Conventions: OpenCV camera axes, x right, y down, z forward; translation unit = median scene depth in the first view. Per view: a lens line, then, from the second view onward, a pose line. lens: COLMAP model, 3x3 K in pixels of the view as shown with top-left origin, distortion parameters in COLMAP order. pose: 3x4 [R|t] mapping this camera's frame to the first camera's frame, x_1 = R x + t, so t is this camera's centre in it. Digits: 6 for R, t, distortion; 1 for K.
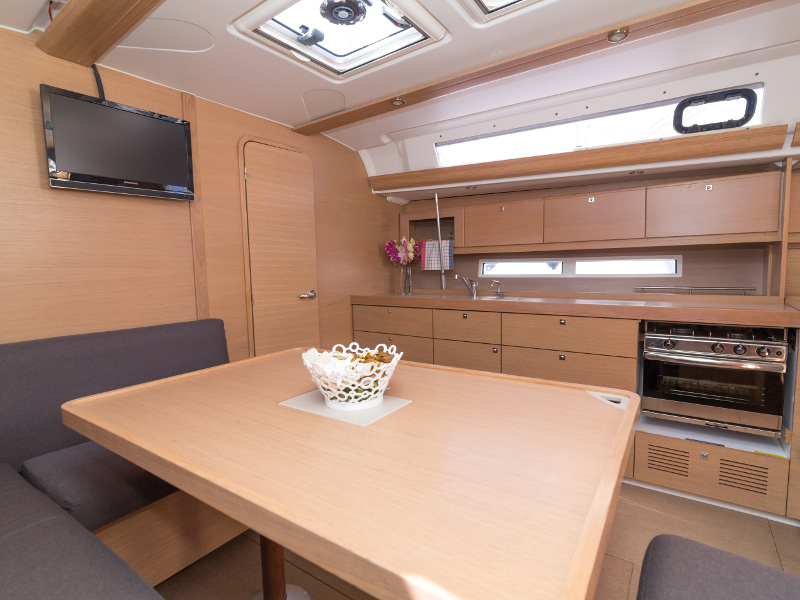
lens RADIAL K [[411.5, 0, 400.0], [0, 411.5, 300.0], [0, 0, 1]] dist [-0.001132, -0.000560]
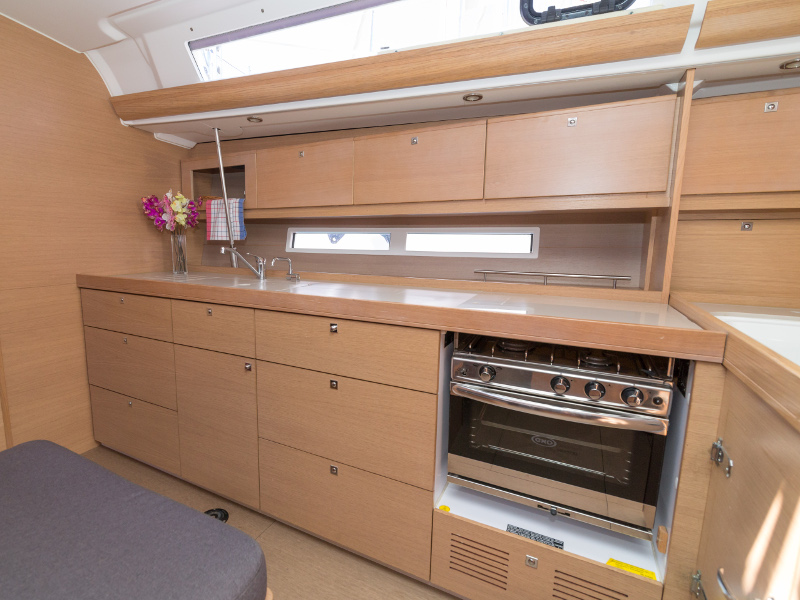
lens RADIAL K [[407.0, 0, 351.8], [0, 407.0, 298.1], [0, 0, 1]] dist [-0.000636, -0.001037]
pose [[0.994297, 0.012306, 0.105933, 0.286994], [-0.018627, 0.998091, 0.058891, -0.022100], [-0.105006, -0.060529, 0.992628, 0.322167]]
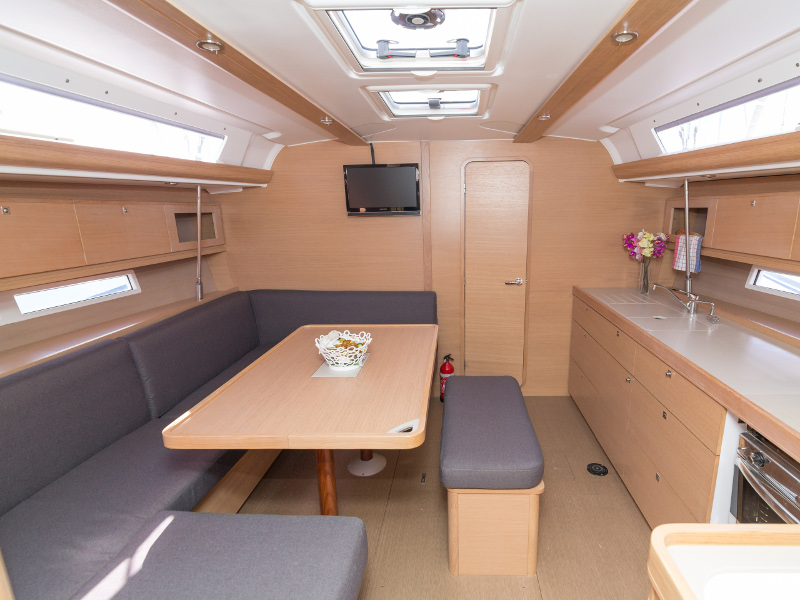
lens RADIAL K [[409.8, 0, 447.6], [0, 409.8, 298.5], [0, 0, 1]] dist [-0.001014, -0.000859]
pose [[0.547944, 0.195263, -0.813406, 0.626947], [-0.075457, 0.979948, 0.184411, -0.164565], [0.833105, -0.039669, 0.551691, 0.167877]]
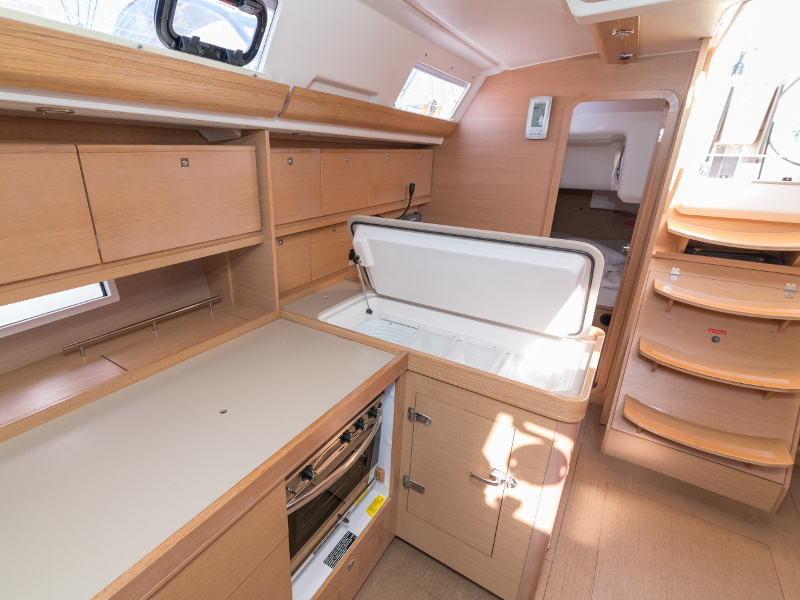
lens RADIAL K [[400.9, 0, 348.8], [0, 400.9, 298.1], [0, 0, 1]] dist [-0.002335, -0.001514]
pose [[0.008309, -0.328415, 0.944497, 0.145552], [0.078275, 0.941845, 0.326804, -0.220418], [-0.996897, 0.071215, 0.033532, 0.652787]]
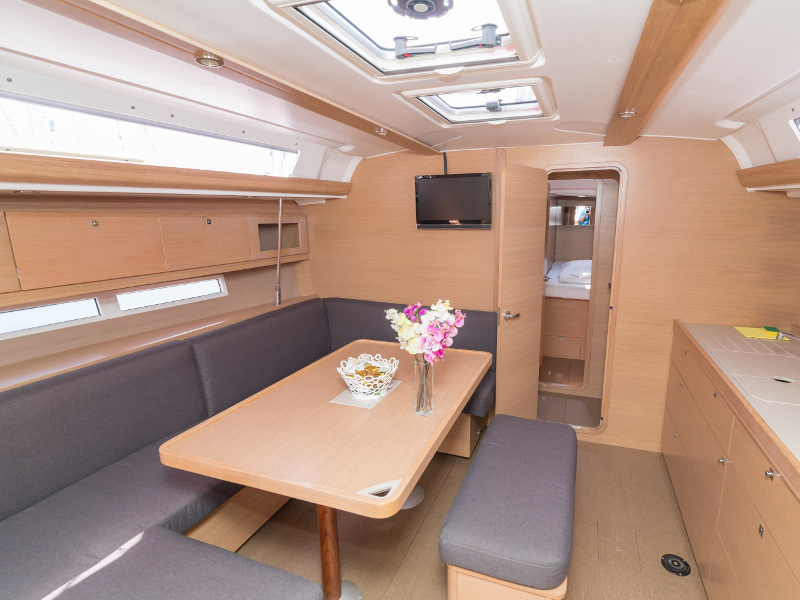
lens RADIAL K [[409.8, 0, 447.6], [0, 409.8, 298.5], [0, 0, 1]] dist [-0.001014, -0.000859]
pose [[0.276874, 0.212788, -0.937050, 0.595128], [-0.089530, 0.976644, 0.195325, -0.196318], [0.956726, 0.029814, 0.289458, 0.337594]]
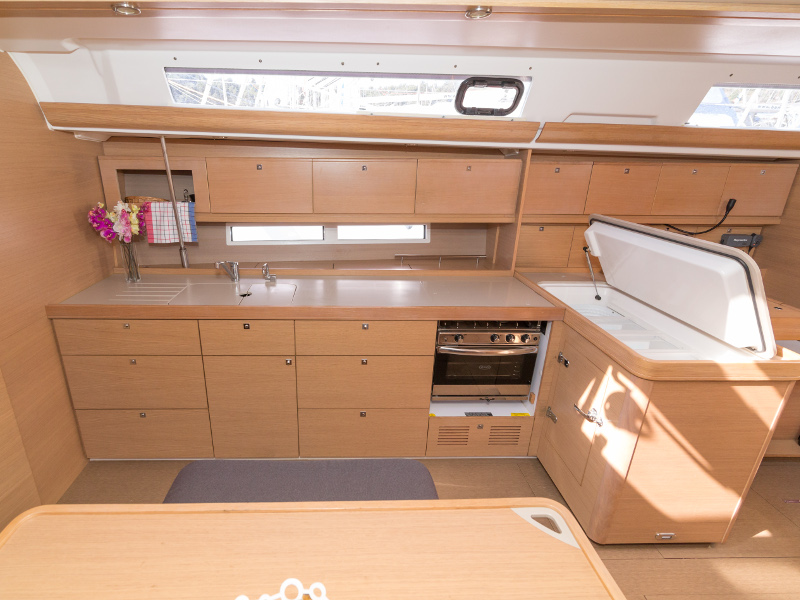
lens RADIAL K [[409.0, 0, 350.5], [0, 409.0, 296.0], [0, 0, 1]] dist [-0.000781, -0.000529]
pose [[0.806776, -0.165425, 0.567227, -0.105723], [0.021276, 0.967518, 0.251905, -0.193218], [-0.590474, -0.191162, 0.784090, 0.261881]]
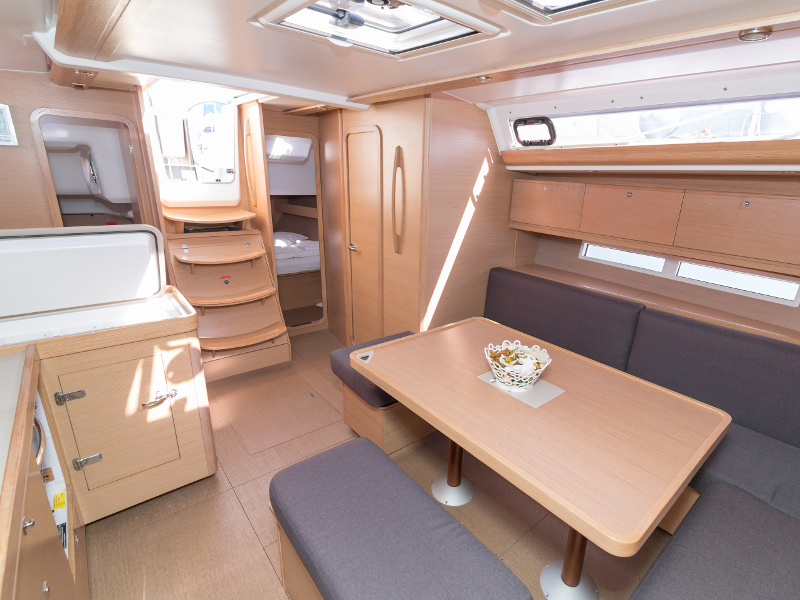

· · · ·

• [How to complete this task]:
Lay out every line from the records as a numbered list, with blank lines and the pictures left out.

• [Your solution]:
1. Conventions: OpenCV camera axes, x right, y down, z forward; translation unit = median scene depth in the first view. Per view: a lens line, then, from the second view onward, a pose line. lens: COLMAP model, 3x3 K in pixels of the view as shown with top-left origin, distortion parameters in COLMAP order. pose: 3x4 [R|t] mapping this camera's frame to the first camera's frame, x_1 = R x + t, so t is this camera's centre in it. Digits: 6 for R, t, distortion; 1 for K.
2. lens RADIAL K [[411.5, 0, 400.0], [0, 411.5, 300.0], [0, 0, 1]] dist [-0.001132, -0.000560]
3. lens RADIAL K [[407.0, 0, 351.8], [0, 407.0, 298.1], [0, 0, 1]] dist [-0.000636, -0.001037]
4. pose [[0.994297, 0.012306, 0.105933, 0.286994], [-0.018627, 0.998091, 0.058891, -0.022100], [-0.105006, -0.060529, 0.992628, 0.322167]]
5. lens RADIAL K [[409.8, 0, 447.6], [0, 409.8, 298.5], [0, 0, 1]] dist [-0.001014, -0.000859]
6. pose [[0.547944, 0.195263, -0.813406, 0.626947], [-0.075457, 0.979948, 0.184411, -0.164565], [0.833105, -0.039669, 0.551691, 0.167877]]
7. lens RADIAL K [[400.9, 0, 348.8], [0, 400.9, 298.1], [0, 0, 1]] dist [-0.002335, -0.001514]
8. pose [[0.008309, -0.328415, 0.944497, 0.145552], [0.078275, 0.941845, 0.326804, -0.220418], [-0.996897, 0.071215, 0.033532, 0.652787]]
9. lens RADIAL K [[409.8, 0, 447.6], [0, 409.8, 298.5], [0, 0, 1]] dist [-0.001014, -0.000859]
10. pose [[0.276874, 0.212788, -0.937050, 0.595128], [-0.089530, 0.976644, 0.195325, -0.196318], [0.956726, 0.029814, 0.289458, 0.337594]]
11. lens RADIAL K [[409.0, 0, 350.5], [0, 409.0, 296.0], [0, 0, 1]] dist [-0.000781, -0.000529]
12. pose [[0.806776, -0.165425, 0.567227, -0.105723], [0.021276, 0.967518, 0.251905, -0.193218], [-0.590474, -0.191162, 0.784090, 0.261881]]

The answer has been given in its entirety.